**Your instructions**
Give every line from the entries that contains "dcddfd".

************

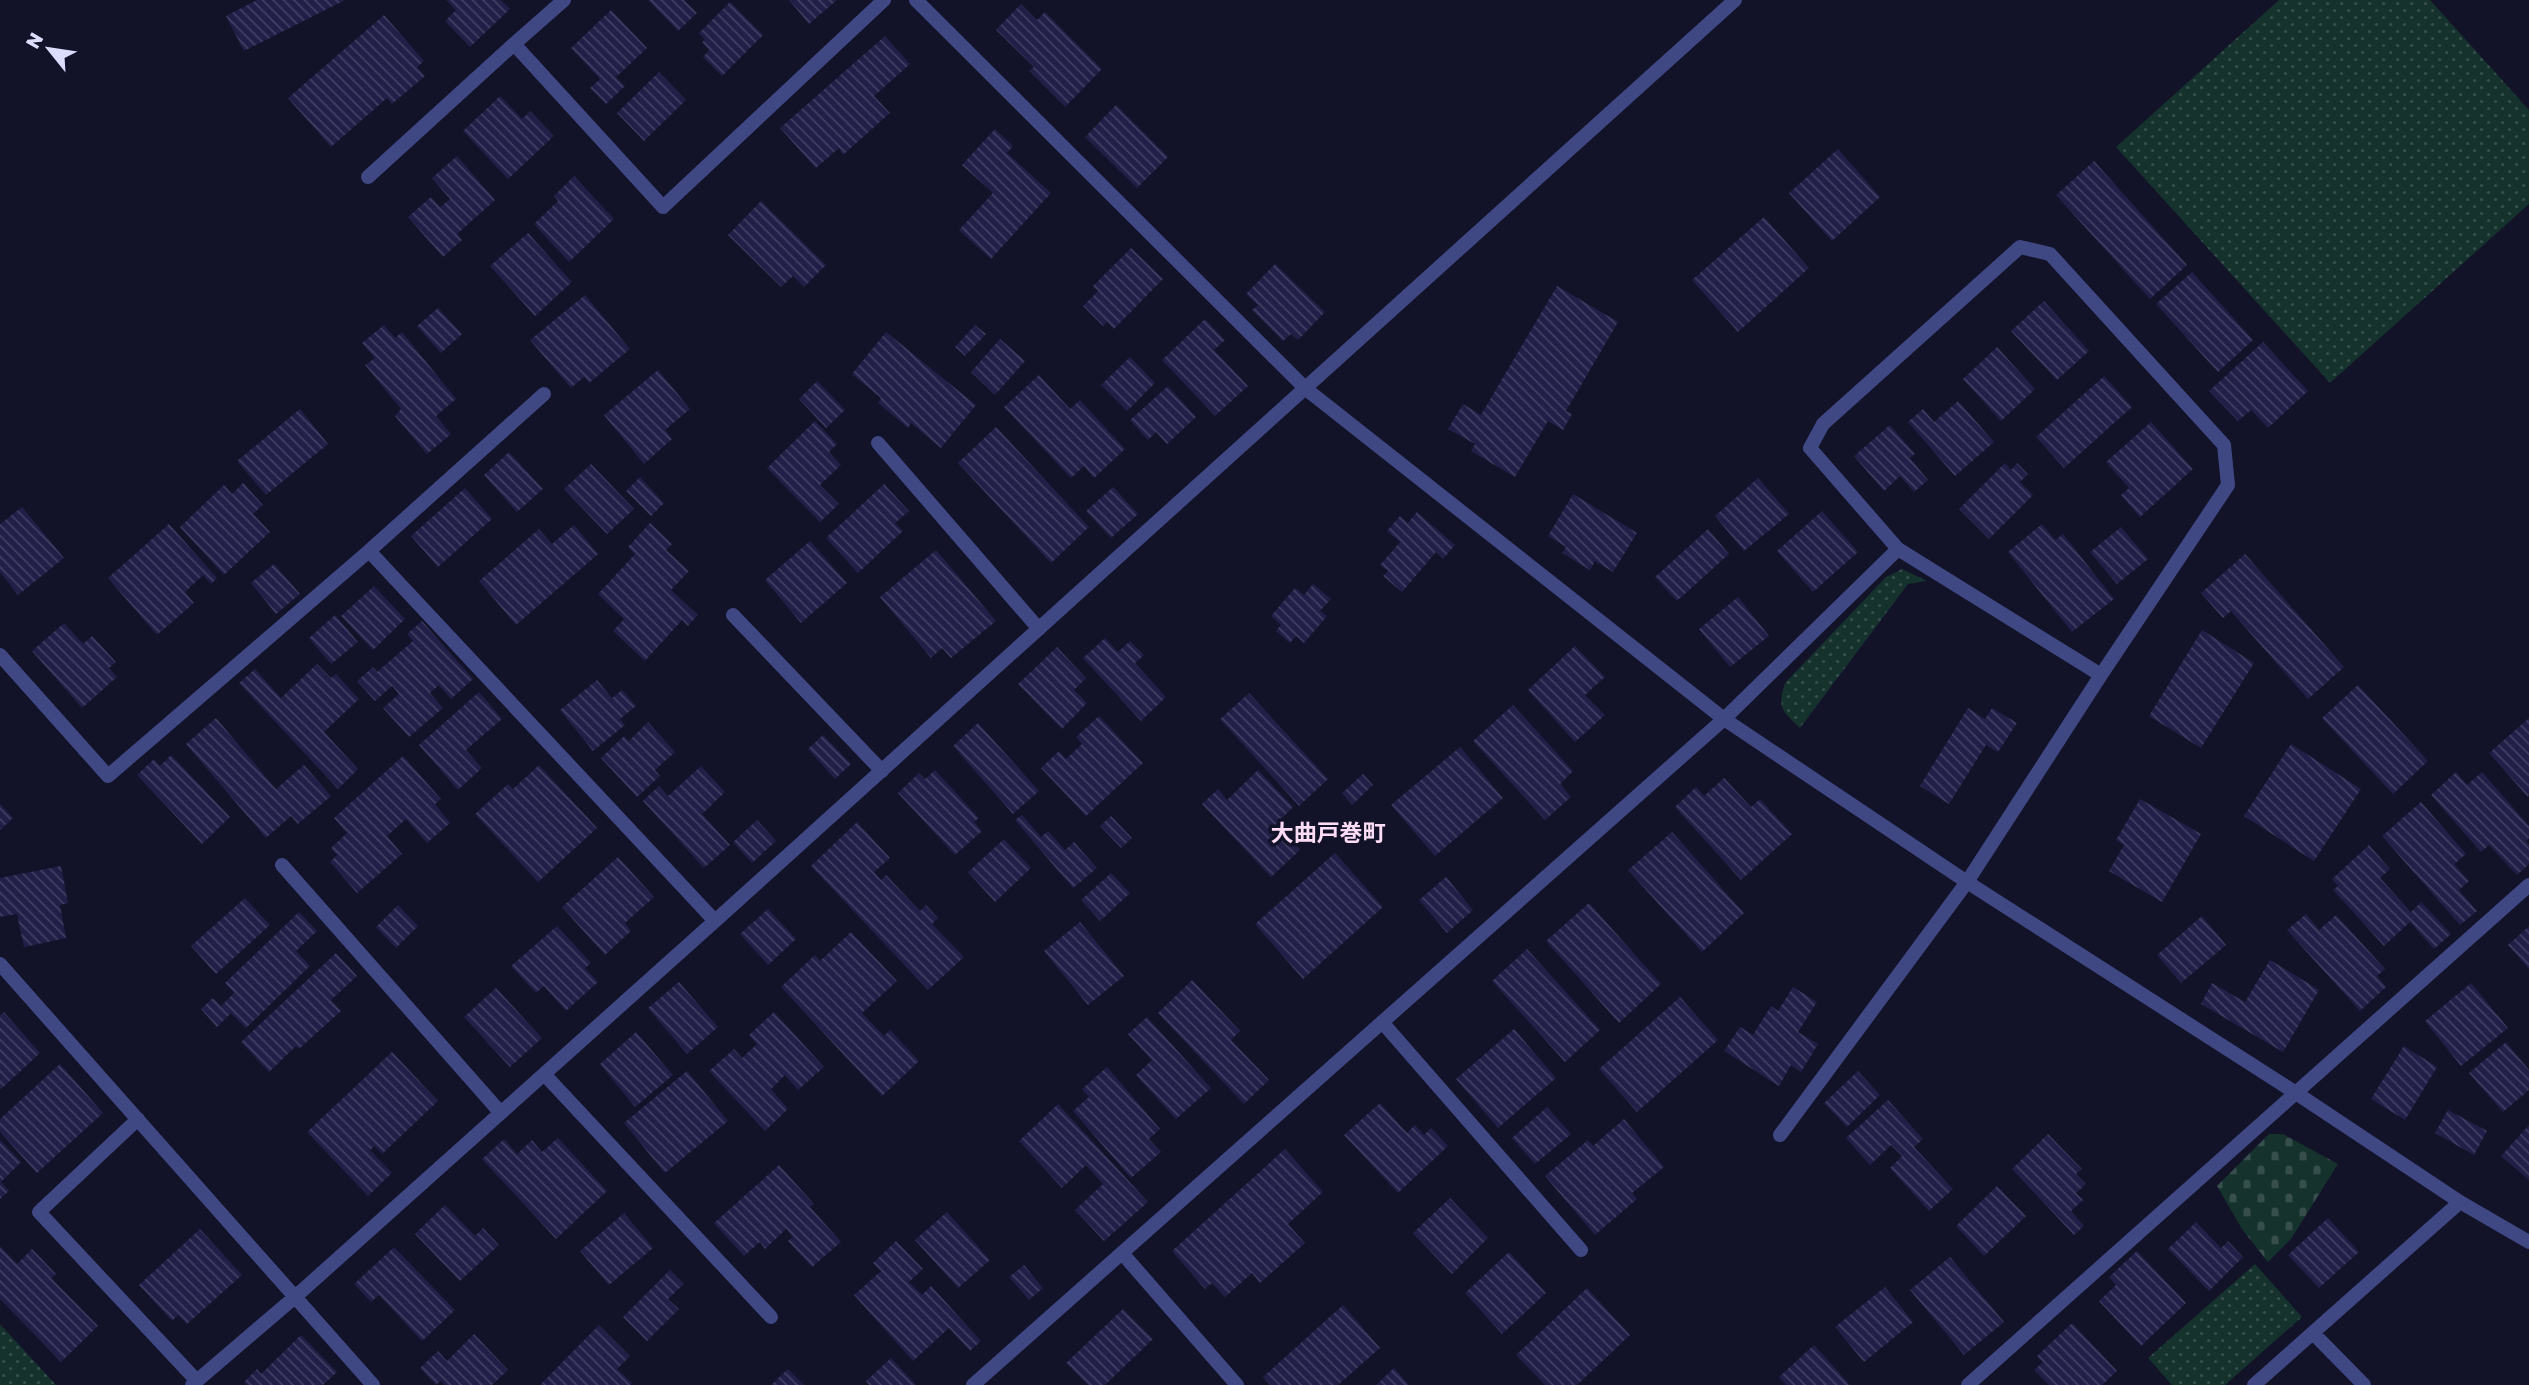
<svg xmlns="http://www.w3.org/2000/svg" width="2529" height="1385" viewBox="0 0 2529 1385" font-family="'Golos Text','Noto Sans JP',sans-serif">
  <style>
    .grass { fill: url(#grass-dots) }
    .cemetery { fill: url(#cemetery-stones) }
    .building { fill: url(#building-back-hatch) }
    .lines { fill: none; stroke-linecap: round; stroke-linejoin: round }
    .service { stroke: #404884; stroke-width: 14 }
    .minor { stroke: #404884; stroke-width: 14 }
    .labels { text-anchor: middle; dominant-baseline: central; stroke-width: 7; stroke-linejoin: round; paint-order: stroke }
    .neighbourhood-label { font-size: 23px; font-weight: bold; fill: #fdddf6; stroke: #121228 }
  </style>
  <defs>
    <pattern id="grass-dots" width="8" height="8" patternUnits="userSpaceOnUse" patternTransform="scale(1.75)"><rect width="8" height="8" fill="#15322d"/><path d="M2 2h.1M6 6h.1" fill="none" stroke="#364f4c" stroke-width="1.8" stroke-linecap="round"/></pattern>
    <pattern id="cemetery-stones" width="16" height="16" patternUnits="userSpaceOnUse" patternTransform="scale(1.75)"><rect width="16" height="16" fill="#15322d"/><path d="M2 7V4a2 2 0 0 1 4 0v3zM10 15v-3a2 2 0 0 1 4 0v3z" fill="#364f4c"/></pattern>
    <pattern id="building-back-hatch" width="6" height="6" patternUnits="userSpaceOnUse" patternTransform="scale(1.75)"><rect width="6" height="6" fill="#211f48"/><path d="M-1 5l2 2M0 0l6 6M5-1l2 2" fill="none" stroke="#413f63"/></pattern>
  </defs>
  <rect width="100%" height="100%" fill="#121228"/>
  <path class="grass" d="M2279,0H2430L2529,110V204L2330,383L2116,147Z
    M1902,569L1927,581L1908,584L1800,728C1782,711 1777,708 1785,683L1886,577Z
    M2255,1264L2302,1317L2225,1385H2172L2148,1358Z
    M0,1324L56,1385H0Z"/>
  <path class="cemetery" d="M2269,1134H2283L2338,1164L2291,1239L2268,1262L2242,1229L2217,1186Z"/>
  <path class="building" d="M257,0H345L244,51L226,16Z
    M446,0H501L510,9L470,47L445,21L456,10Z
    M648,0H684L697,13L678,31Z
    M789,0H837L809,24Z
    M730,2L763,35L722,76L703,57L709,50L702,42L705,40L699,33Z
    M1021,4L1037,20L1045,12L1102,69L1065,107L1029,71L1034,67L996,30Z
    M611,10L647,48L616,77L625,86L606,104L590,88L600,79L571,48Z
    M384,15L424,61L417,67L425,76L392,104L387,98L331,147L288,98Z
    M885,36L910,64L874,96L890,113L843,155L839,148L816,168L780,128Z
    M659,72L686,100L644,141L617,113Z
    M500,96L522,119L530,111L554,136L508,179L463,131Z
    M1116,105L1168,157L1137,188L1085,137Z
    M995,129L1013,146L1007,153L1051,193L991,259L959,230L993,193L962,165Z
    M1838,149L1880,197L1832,241L1789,193Z
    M457,156L495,200L457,234L462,240L443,257L408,217L431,197L440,207L450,199L432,178Z
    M2094,161L2187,265L2150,299L2056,195Z
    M574,176L614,219L569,262L534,224L558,201L554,196Z
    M761,201L826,265L804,287L793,276L781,287L728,235Z
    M1764,217L1809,268L1738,332L1692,280Z
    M528,233L572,282L535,316L490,266Z
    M1131,248L1163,279L1114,329L1107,322L1103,326L1083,306L1098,291L1093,286Z
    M1275,264L1325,312L1298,340L1291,334L1283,341L1252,310L1258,305L1246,294Z
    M2192,272L2253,340L2218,372L2156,304Z
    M1557,286L1618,322L1566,411L1572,414L1563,430L1548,421L1515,477L1471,451L1475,444L1448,429L1463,404L1481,415Z
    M585,295L630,349L589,383L584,377L571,388L530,340Z
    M2044,301L2089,351L2057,380L2011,331Z
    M438,308L462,334L441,353L417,326Z
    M1205,319L1225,340L1214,350L1248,386L1215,416L1162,360Z
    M384,325L395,338L402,332L456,399L436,416L451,434L427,454L395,416L401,409L365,365L375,358L362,343Z
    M975,325L986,334L965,356L955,347Z
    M886,332L976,405L941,448L911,423L908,428L878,403L881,398L852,374Z
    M1000,339L1025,361L995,395L971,372Z
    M2263,342L2308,391L2268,428L2251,410L2238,421L2209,391Z
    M1997,347L2035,389L2001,421L1963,379Z
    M1130,357L1155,383L1127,411L1101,385Z
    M658,370L690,409L665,430L672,439L644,464L604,415Z
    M1039,375L1070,409L1080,400L1125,449L1094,478L1084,466L1071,478L1004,407Z
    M2104,376L2132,407L2064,468L2036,437Z
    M817,381L845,410L826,428L799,399Z
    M1168,386L1196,417L1167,444L1156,432L1148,440L1130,420Z
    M1958,401L1994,442L1955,476L1908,422L1923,409L1934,422Z
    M300,409L328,444L266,495L237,461Z
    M815,421L837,444L829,452L841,465L820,485L839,504L820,522L767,468Z
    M2151,422L2193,469L2140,517L2121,495L2129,488L2106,462Z
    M1890,425L1915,454L1910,458L1928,480L1914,492L1900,476L1884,491L1854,456Z
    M996,427L1089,527L1051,563L958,463Z
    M509,452L543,489L517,512L484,475Z
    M2005,463L2011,470L2017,463L2028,474L2020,482L2033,495L1989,539L1959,509Z
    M591,464L634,509L607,534L564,489Z
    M640,477L664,503L651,516L626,491Z
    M1758,478L1789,514L1744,551L1715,516Z
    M243,483L263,505L253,514L270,532L224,575L180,527L224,485L232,494Z
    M884,484L909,511L895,523L903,531L858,573L826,538Z
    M1113,487L1138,514L1111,538L1086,511Z
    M465,488L492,519L438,567L411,536Z
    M1573,494L1637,533L1613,572L1595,561L1590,570L1562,553L1566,547L1548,536Z
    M22,507L64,558L18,595L0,572V524Z
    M1822,511L1858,552L1813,592L1777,551Z
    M1417,512L1455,545L1443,559L1436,552L1402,592L1383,576L1388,571L1380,565L1400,542L1387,531L1400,516L1408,523Z
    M650,523L672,544L666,550L689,571L671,590L698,615L688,626L682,620L645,661L613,631L624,619L598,594L635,554L628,547Z
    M169,524L217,578L211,584L203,575L185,592L194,603L157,635L108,578Z
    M2042,524L2055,540L2063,534L2114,599L2072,632L2008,552Z
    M574,525L598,554L516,625L479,581L539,529L552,544Z
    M2121,527L2148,559L2117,584L2090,552Z
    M1708,529L1729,554L1677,601L1655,577Z
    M810,541L847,583L801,623L765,580Z
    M936,550L996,621L951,658L942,648L931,658L880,597Z
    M2245,554L2344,667L2308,699L2231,611L2223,618L2201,593Z
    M274,564L300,594L276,614L251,583Z
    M1313,584L1331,599L1320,611L1327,616L1304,643L1296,636L1290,643L1276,631L1281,625L1271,616L1295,588L1304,595Z
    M374,586L405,619L373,650L341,616Z
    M1738,597L1769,636L1730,667L1699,629Z
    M335,615L358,642L331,664L309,638Z
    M422,621L473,679L451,699L439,685L430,693L443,708L409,737L383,708L399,694L392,686L375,701L357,681L373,667L377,672L413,641L407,634Z
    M64,623L83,644L92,636L116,662L109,668L117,677L82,708L32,651Z
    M2202,630L2254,663L2201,748L2149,716Z
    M1105,638L1118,652L1130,641L1144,655L1135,663L1166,697L1141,721L1083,658Z
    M1575,646L1605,677L1585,695L1605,715L1575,742L1528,690Z
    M1057,647L1086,678L1074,690L1087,703L1062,729L1018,684Z
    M317,664L331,678L336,674L359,699L324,732L358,769L338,789L239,683L255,669L281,698Z
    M597,680L612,698L622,690L636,706L620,719L625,725L593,751L560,710Z
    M2358,685L2428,761L2393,794L2322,718Z
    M479,692L502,719L466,750L482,768L458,790L419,745Z
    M1249,693L1328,779L1299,806L1220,719Z
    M1513,705L1573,771L1560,784L1571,797L1545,820L1473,741Z
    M1968,708L1985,719L1992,708L2017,723L1998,752L1986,745L1949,804L1920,786Z
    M1099,716L1143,763L1086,816L1041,768L1059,751L1066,759L1082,744L1076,737Z
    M216,718L276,789L304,765L331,796L298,824L291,816L266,838L186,744Z
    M2529,718V795L2528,797L2489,753Z
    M648,722L675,752L655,770L660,776L637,797L601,758L624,736L629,741Z
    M978,723L1039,791L1013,814L953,746Z
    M823,735L851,764L835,779L808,749Z
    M2291,744L2361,789L2314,861L2244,816Z
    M1460,747L1503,798L1435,856L1391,805Z
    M171,755L230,817L202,844L137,775L154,759L160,766Z
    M403,756L441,799L435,804L450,823L427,843L406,819L387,836L402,854L357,893L330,862L337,855L331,848L347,833L334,818Z
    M539,765L597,828L538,882L475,814L508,784L513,789Z
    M701,766L725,792L702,814L730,845L704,868L643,801L659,786L668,796Z
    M935,770L979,818L974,822L982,831L955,855L898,793L919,773L925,779Z
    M1258,770L1293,807L1276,824L1300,850L1271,877L1202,804L1218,789L1227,800Z
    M2456,772L2467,785L2482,772L2529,826V838L2526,841L2529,844V864L2517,875L2489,845L2481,852L2431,795Z
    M1363,774L1373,785L1352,805L1342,793Z
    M1724,778L1751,807L1760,799L1792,834L1741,880L1675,807L1696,787L1704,796Z
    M2140,799L2201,834L2162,902L2109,871L2124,845L2116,840Z
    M2421,802L2466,854L2454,864L2469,881L2459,890L2477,911L2460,925L2382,836Z
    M0,804L13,818L0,830Z
    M1022,815L1041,837L1048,831L1065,850L1074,842L1097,868L1073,888L1015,820Z
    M1111,816L1132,838L1121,848L1100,826Z
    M757,820L776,841L752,863L733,842Z
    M857,822L890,858L874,872L881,880L886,875L920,911L926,905L938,918L932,924L964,957L928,990L811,866Z
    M1672,832L1744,913L1702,952L1628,870Z
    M1004,839L1031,868L995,902L968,872Z
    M2369,845L2390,869L2380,878L2411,912L2421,902L2451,934L2434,949L2410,922L2384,946L2333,890L2338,886L2332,879Z
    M1335,853L1383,907L1303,979L1255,924Z
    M618,857L654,897L625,923L631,931L605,955L562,907Z
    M61,866L68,903L60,905L66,938L24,947L17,914L0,917V878Z
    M1111,873L1130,893L1100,921L1081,900Z
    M1446,877L1473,910L1447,933L1419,900Z
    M245,898L270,925L216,974L191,946Z
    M1589,903L1661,984L1619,1023L1546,941Z
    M398,905L418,926L396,948L376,927Z
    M768,909L796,939L768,965L740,934Z
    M299,912L317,931L296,951L310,966L246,1028L231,1013L217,1027L201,1009L213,998L221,1006L234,993L225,983Z
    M2306,914L2319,930L2336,915L2385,969L2377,976L2386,987L2360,1011L2287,930Z
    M2202,916L2226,945L2181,983L2157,955Z
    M1080,922L1124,976L1088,1005L1044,951Z
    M557,926L591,963L585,968L598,982L566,1011L544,986L536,993L511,966Z
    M2529,926V969L2508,945Z
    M851,932L897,981L862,1013L884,1036L890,1030L919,1061L882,1096L781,987L815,955L820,961Z
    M1527,949L1600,1030L1565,1062L1492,981Z
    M336,953L357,976L331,1000L341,1011L299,1049L296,1046L269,1072L241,1042Z
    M2270,960L2319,990L2283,1052L2201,1004L2212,983L2245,1002Z
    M1192,980L1240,1031L1231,1040L1269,1080L1244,1104L1158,1013Z
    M679,982L718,1027L687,1054L648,1008Z
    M2471,983L2508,1028L2461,1066L2425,1021Z
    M1793,987L1817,1002L1798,1032L1818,1044L1801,1072L1791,1065L1779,1086L1724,1051L1740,1027L1753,1035L1771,1006L1778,1011Z
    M496,988L542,1038L510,1067L464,1017Z
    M1680,997L1718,1040L1637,1112L1599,1069Z
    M4,1012L40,1053L0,1090V1015Z
    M774,1012L824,1067L798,1090L785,1075L771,1089L788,1109L765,1131L709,1071L734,1049L742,1058L757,1044L749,1035Z
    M1147,1017L1211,1088L1176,1119L1136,1075L1152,1060L1128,1034Z
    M1514,1029L1556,1078L1498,1128L1456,1079Z
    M636,1032L673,1075L635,1107L600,1064Z
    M2506,1042L2529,1070V1090L2503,1112L2469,1073Z
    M2404,1046L2437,1067L2405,1120L2371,1099Z
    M392,1052L438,1101L382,1154L375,1146L370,1150L392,1173L368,1196L307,1132Z
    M60,1064L103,1113L37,1173L0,1132V1119Z
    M1107,1067L1160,1129L1149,1139L1161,1152L1131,1178L1073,1111L1089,1097L1082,1089Z
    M687,1071L728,1121L665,1173L624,1123Z
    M1858,1071L1880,1095L1847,1127L1824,1103Z
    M1888,1100L1923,1139L1914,1147L1953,1189L1929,1211L1890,1168L1902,1156L1891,1145L1870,1165L1846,1138Z
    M1380,1103L1407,1133L1415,1125L1424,1135L1431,1128L1448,1146L1398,1193L1344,1135Z
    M1058,1104L1148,1202L1104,1241L1075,1210L1103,1184L1086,1165L1062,1188L1019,1141Z
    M1547,1107L1571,1134L1535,1164L1512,1138Z
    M2448,1110L2487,1131L2474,1155L2435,1133Z
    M1624,1119L1664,1167L1632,1193L1637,1199L1595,1235L1545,1176L1588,1140L1593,1146Z
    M2529,1125V1180L2501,1156Z
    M2048,1134L2082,1169L2076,1174L2086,1184L2076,1193L2083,1200L2071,1211L2084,1226L2074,1235L2012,1169Z
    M558,1138L607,1191L556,1239L482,1159L504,1139L517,1154L532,1140L542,1152Z
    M0,1140L21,1162L1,1182L9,1191L0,1199Z
    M1285,1149L1323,1192L1288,1224L1305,1243L1260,1283L1252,1273L1225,1297L1212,1283L1205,1289L1172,1251Z
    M779,1165L814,1204L810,1207L841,1242L812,1267L788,1241L793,1237L786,1229L765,1249L760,1242L744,1256L714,1223Z
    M1997,1186L2026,1216L1984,1256L1956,1226Z
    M1450,1198L1488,1238L1452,1274L1413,1233Z
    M445,1205L475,1236L483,1228L499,1245L460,1281L415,1234Z
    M947,1212L990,1260L958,1288L915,1240Z
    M624,1213L653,1248L609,1285L580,1251Z
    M2328,1218L2359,1252L2319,1288L2288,1255Z
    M2196,1222L2221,1248L2228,1241L2243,1257L2209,1291L2168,1249Z
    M200,1229L242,1275L187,1324L178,1315L172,1321L139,1285Z
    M896,1241L923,1269L909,1282L922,1295L931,1286L981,1341L970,1351L949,1328L913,1361L854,1295L881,1271L873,1263Z
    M0,1246L17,1264L32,1249L56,1274L51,1278L98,1326L61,1362L0,1299Z
    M394,1247L455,1310L422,1341L379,1295L371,1302L354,1284Z
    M2137,1251L2186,1303L2141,1346L2099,1301L2116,1285L2109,1277Z
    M1509,1252L1546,1293L1502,1334L1465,1293Z
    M1950,1257L2004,1322L1964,1355L1910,1290Z
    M1024,1265L1043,1288L1029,1300L1009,1277Z
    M670,1270L684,1284L668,1299L679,1309L647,1341L623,1317Z
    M1885,1287L1913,1322L1864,1362L1835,1327Z
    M1587,1288L1630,1335L1577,1385H1545L1516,1355Z
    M1343,1305L1380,1348L1338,1385H1270L1263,1377Z
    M1123,1309L1153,1339L1105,1385H1088L1066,1363Z
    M2072,1323L2117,1371L2102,1385H2049L2034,1370L2043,1362L2037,1356Z
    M599,1325L630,1356L617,1369L632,1383L630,1385H540Z
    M474,1334L508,1370L492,1385H445L441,1381L436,1385L420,1368L438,1351L447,1361Z
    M301,1335L337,1372L323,1385H247L244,1382L257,1369L261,1374Z
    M1814,1345L1850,1385H1786L1779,1377Z
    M891,1358L916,1385H869L866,1381Z
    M1394,1368L1409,1385H1376Z
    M788,1369L804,1385H771Z"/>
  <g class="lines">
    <path class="service" d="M878,443L1039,629
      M733,615L882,771"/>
    <path class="minor" d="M564,0L514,44L663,207L884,0
      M916,0L1306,389L1724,719L1967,882L2296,1093L2460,1202L2529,1242
      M368,177L514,44
      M544,394L369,551L715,921
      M0,655L108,776L369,551
      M282,865L500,1112
      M0,964L373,1385
      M1382,1022L1581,1250
      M544,1074L771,1317
      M138,1119L39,1212L197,1381
      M1780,1135L1967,882L2101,675L2228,485L2224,445L2050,254L2020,247L1823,424L1810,448L1898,549L2101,675
      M1122,1253L1237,1385
      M2313,1333L2364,1385
      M192,1385L295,1297L715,921L1735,0
      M973,1385L1724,719L1898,549
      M1968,1385L2529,885
      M2254,1385L2460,1202"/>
  </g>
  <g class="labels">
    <g class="neighbourhood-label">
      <text x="1328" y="832">大曲戸巻町</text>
    </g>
  </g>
  <g transform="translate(49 49) rotate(300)" stroke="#121228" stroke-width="5" paint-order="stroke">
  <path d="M0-5L12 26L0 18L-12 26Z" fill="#dcddfd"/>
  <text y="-10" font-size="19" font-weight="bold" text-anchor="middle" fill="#dcddfd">N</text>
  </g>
</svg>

************

**Solution to the problem**
  <path d="M0-5L12 26L0 18L-12 26Z" fill="#dcddfd"/>
  <text y="-10" font-size="19" font-weight="bold" text-anchor="middle" fill="#dcddfd">N</text>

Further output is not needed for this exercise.